TASK MATERIAL
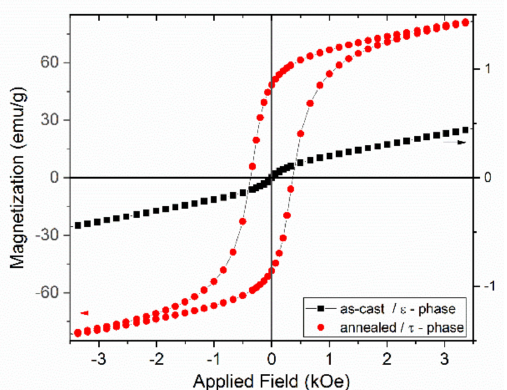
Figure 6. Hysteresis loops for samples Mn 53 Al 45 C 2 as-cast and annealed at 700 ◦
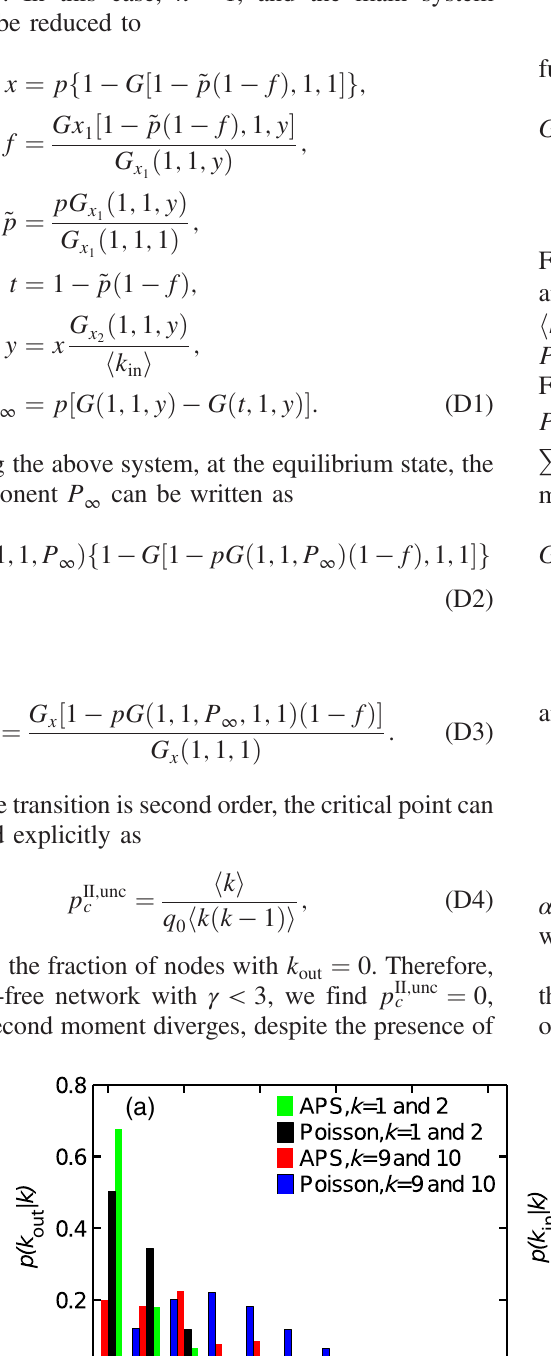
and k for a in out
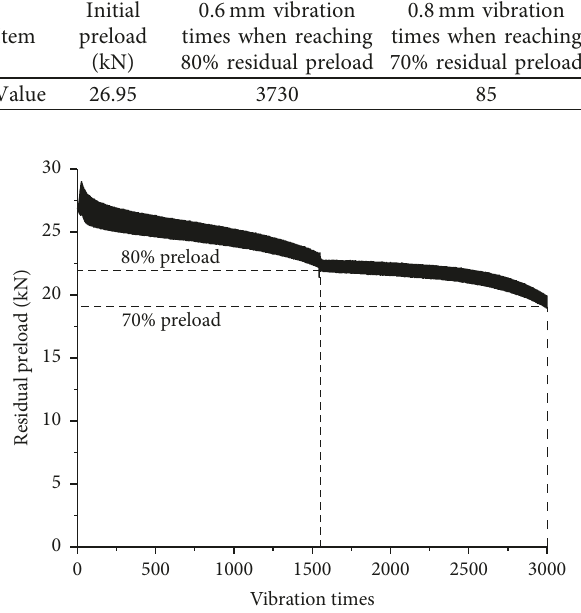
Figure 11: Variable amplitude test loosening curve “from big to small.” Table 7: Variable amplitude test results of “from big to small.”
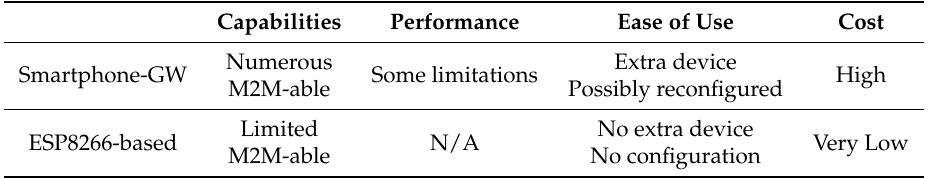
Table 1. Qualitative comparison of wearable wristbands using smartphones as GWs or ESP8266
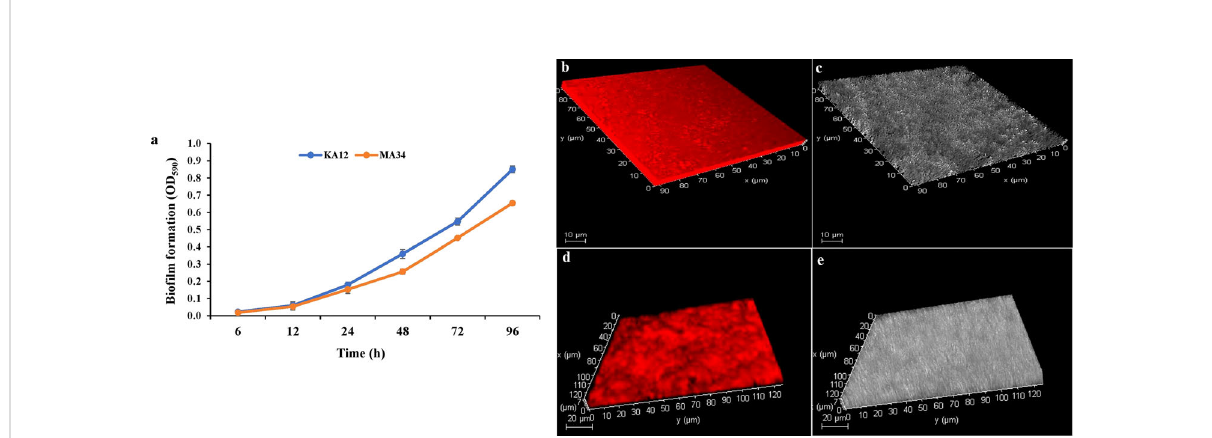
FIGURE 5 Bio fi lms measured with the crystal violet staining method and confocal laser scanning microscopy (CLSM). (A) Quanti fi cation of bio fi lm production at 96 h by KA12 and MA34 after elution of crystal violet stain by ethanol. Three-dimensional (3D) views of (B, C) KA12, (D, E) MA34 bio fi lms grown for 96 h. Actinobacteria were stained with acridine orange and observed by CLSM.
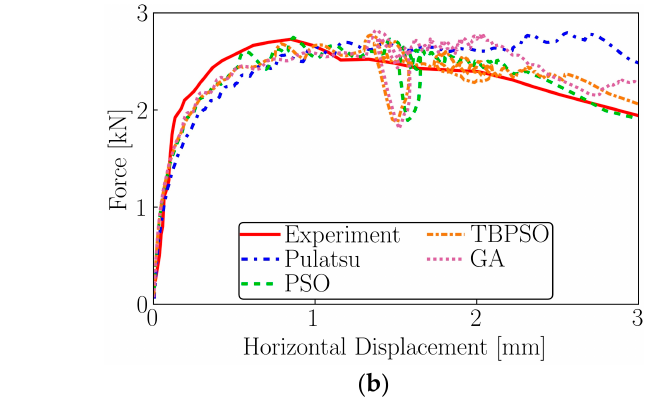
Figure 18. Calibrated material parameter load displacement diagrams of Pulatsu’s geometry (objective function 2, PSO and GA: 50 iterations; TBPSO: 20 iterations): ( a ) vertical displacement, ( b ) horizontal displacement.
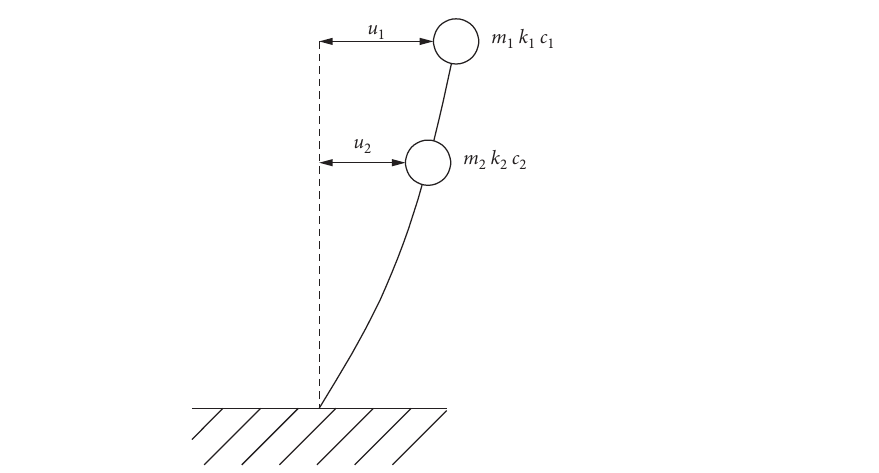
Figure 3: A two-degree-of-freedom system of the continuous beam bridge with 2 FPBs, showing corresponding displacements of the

---

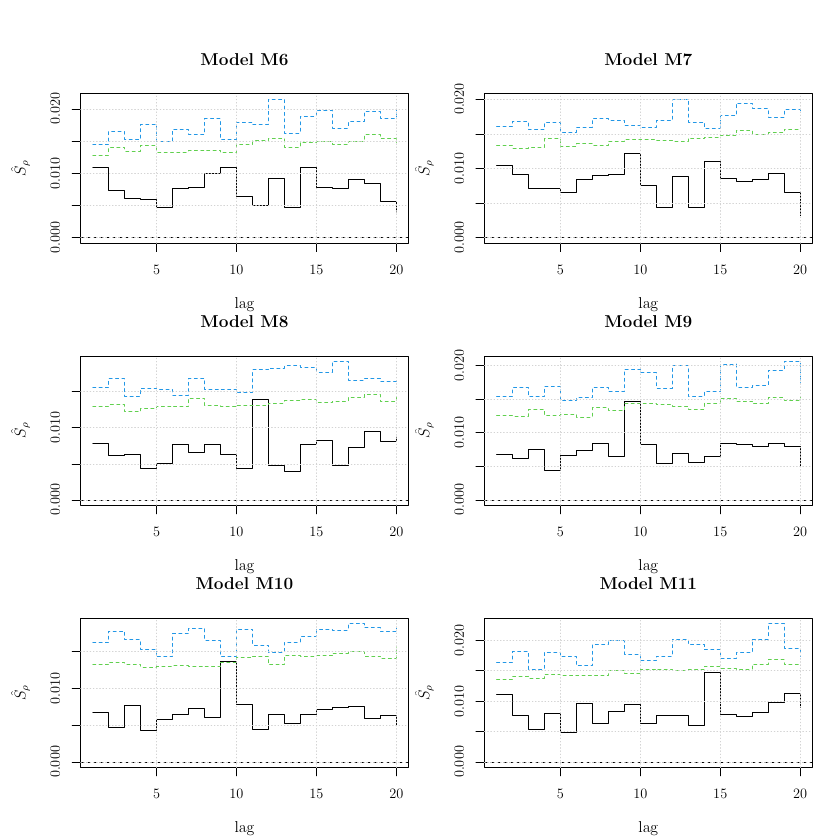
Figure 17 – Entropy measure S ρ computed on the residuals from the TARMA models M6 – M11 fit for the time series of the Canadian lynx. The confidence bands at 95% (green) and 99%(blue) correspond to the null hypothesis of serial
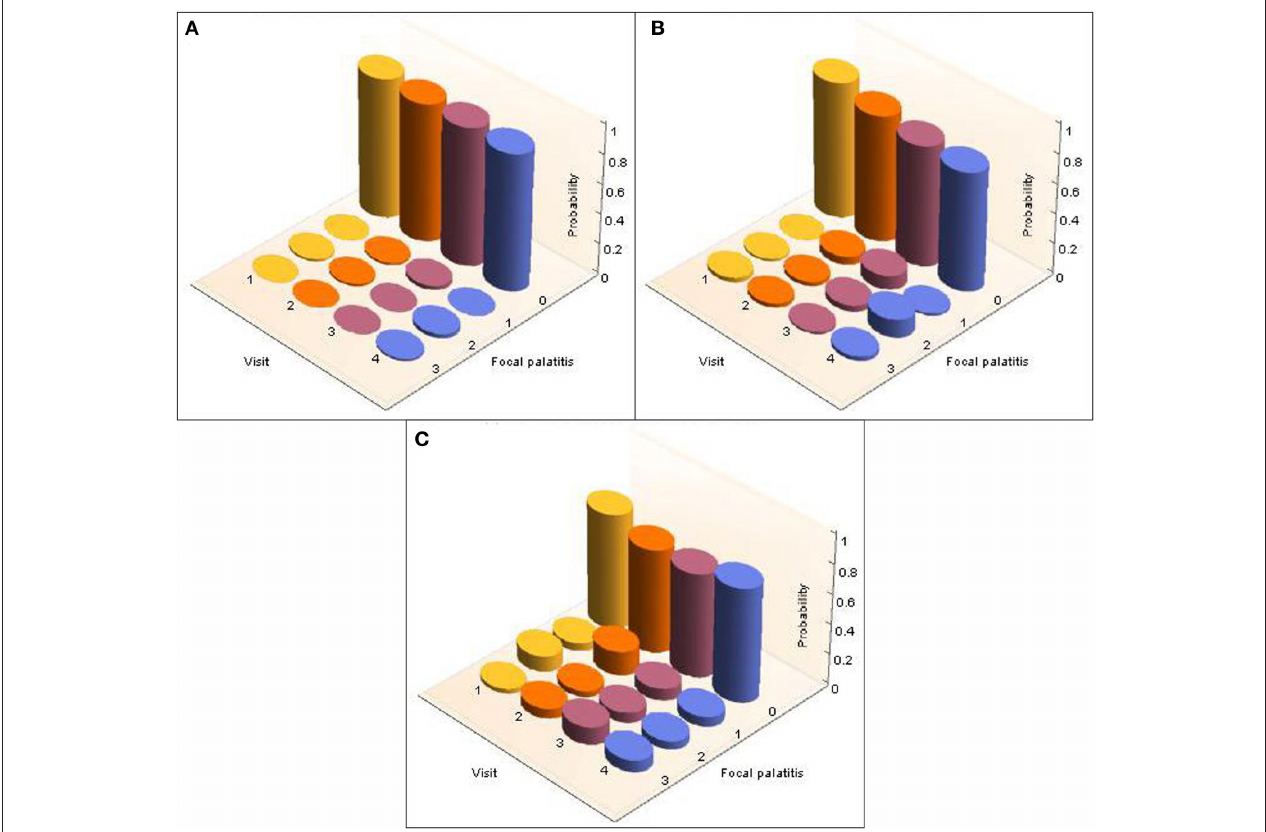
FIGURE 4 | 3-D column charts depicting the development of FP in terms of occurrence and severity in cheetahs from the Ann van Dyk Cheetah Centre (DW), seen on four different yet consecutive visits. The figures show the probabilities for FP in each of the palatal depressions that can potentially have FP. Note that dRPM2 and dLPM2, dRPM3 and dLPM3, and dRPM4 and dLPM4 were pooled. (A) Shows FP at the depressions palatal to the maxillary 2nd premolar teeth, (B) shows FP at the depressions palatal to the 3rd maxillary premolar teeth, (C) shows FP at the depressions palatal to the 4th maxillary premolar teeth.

TASK GOAL
From the entries above, show each line that includes the string "with".

TASK RESULT
FIGURE 5 Bio fi lms measured with the crystal violet staining method and confocal laser scanning microscopy (CLSM). (A) Quanti fi cation of bio fi lm production at 96 h by KA12 and MA34 after elution of crystal violet stain by ethanol. Three-dimensional (3D) views of (B, C) KA12, (D, E) MA34 bio fi lms grown for 96 h. Actinobacteria were stained with acridine orange and observed by CLSM.
Figure 3: A two-degree-of-freedom system of the continuous beam bridge with 2 FPBs, showing corresponding displacements of the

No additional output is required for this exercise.